Limitations & Future Work¶
- The world model is frozen after pre-training; if the policy discovers layouts outside the training distribution, the world model might become unreliable (model exploitation risk).
- Experiments are restricted to simulated datasets and historical SST data, lacking real-world closed-loop hardware experiments with movement latency and noise.
- Rollouts of \(H=3\) could benefit from larger \(H\) for Out-time performance, but diffusion dynamics steps are computationally expensive.
- Cross-physical domain transfer (e.g., training on turbulence and transferring to temperature fields) remains unvalidated.
Related Work & Insights¶
- vs AROMA (Serrano et al., 2024): AROMA serves as the backbone for the LASER encoder but uses fixed sensor positions. LASER promotes "position" to a controllable action.
- vs DiffusionPDE (Huang et al., 2024): DiffusionPDE performs sampling at test time with high overhead; LASER limits diffusion to latent space dynamics for efficiency and autoregressive rollouts.
- vs PhySense (Ma et al., 2025): PhySense optimizes globally static layouts; LASER reduces average error by 30%+ in the sparsest settings, proving the value of instance-specific adaptation.
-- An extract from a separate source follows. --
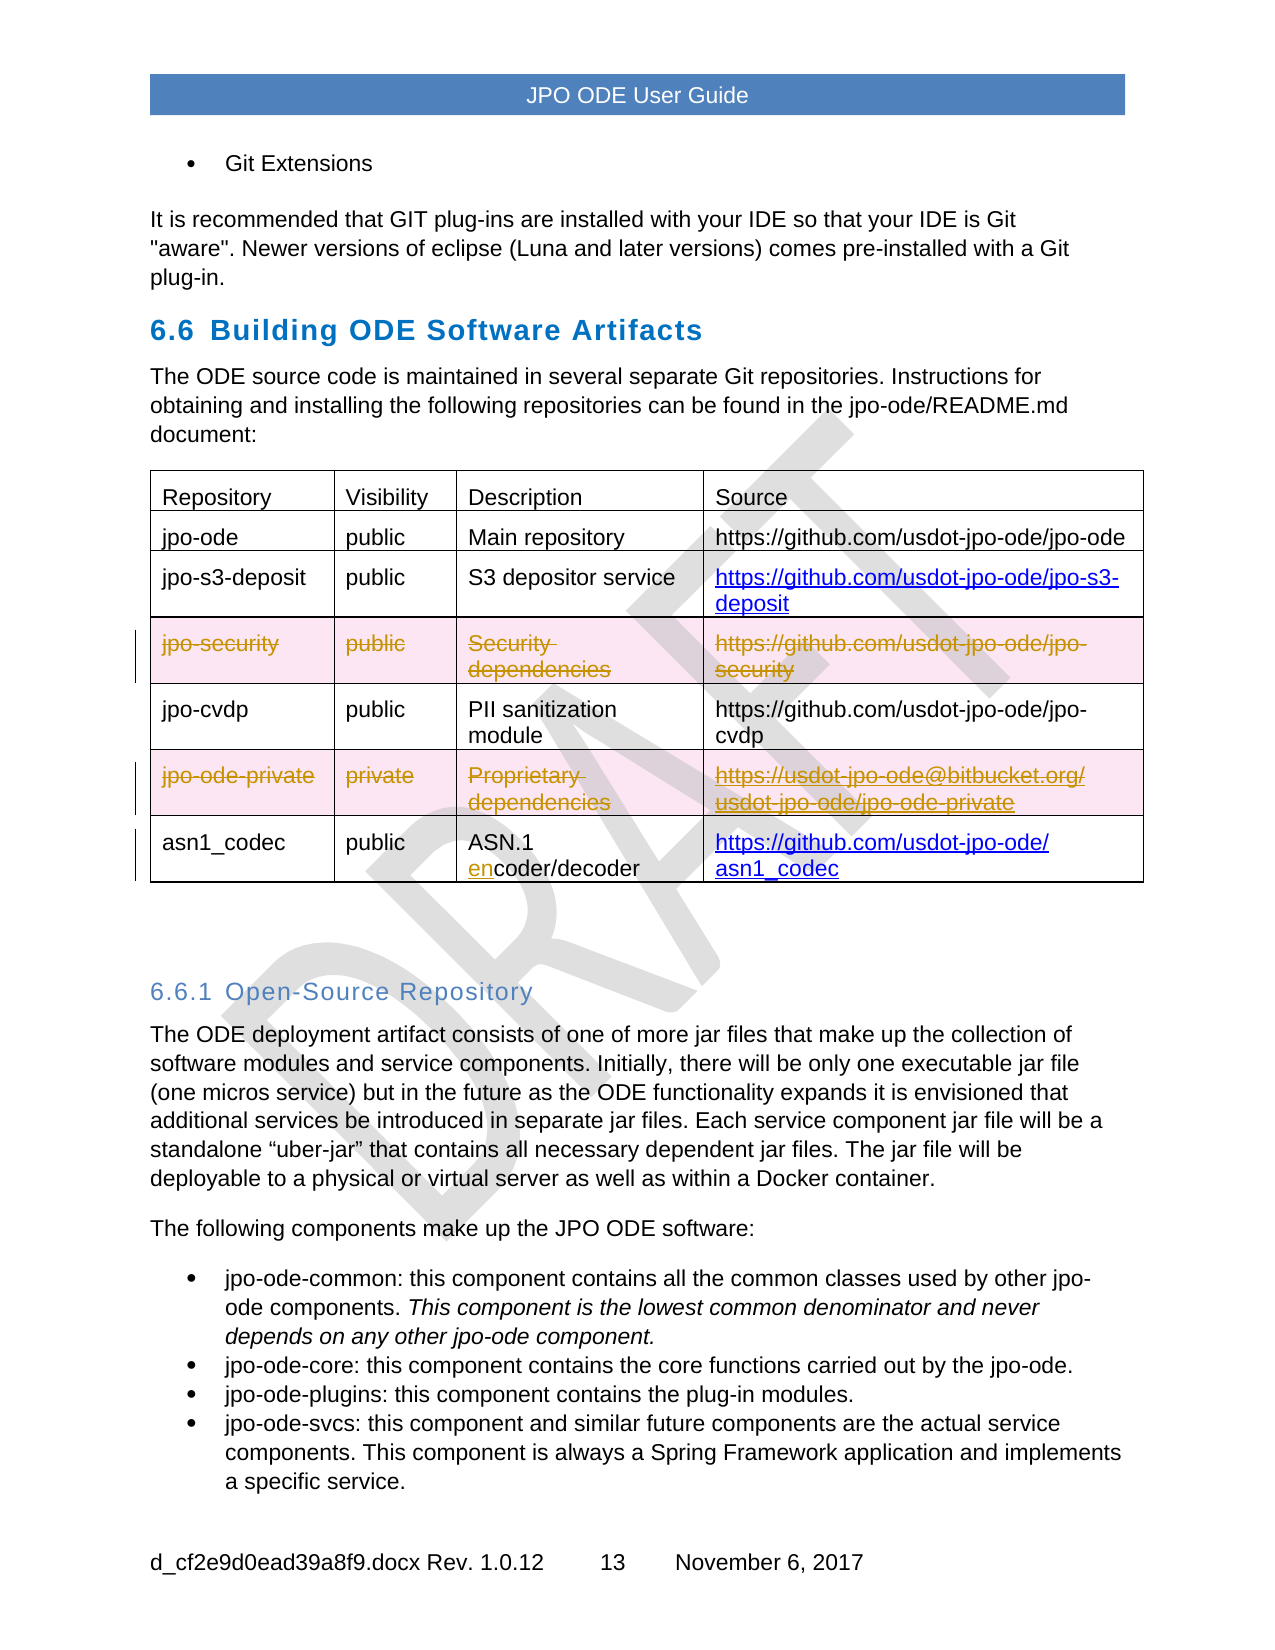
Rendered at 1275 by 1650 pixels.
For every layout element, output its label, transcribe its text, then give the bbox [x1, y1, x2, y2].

- vs DreamerV3: While sharing the latent imagination paradigm, LASER adapts it for scientific ML with PDE continuum fields, Transformer encoders, and diffusion dynamics.
Rating¶
- Novelty: ⭐⭐⭐⭐ (Combines world-model RL, GRPO, and multi-scale scientific ML encoders for active sensing.)
- Experimental Thoroughness: ⭐⭐⭐⭐ (Extensive datasets and ablations; missing hardware validation.)
- Writing Quality: ⭐⭐⭐⭐ (Clear POMDP formulation and topology diagrams.)
- Value: ⭐⭐⭐⭐ (Provides a clear "active sensing = world-model RL" paradigm for the scientific ML community.)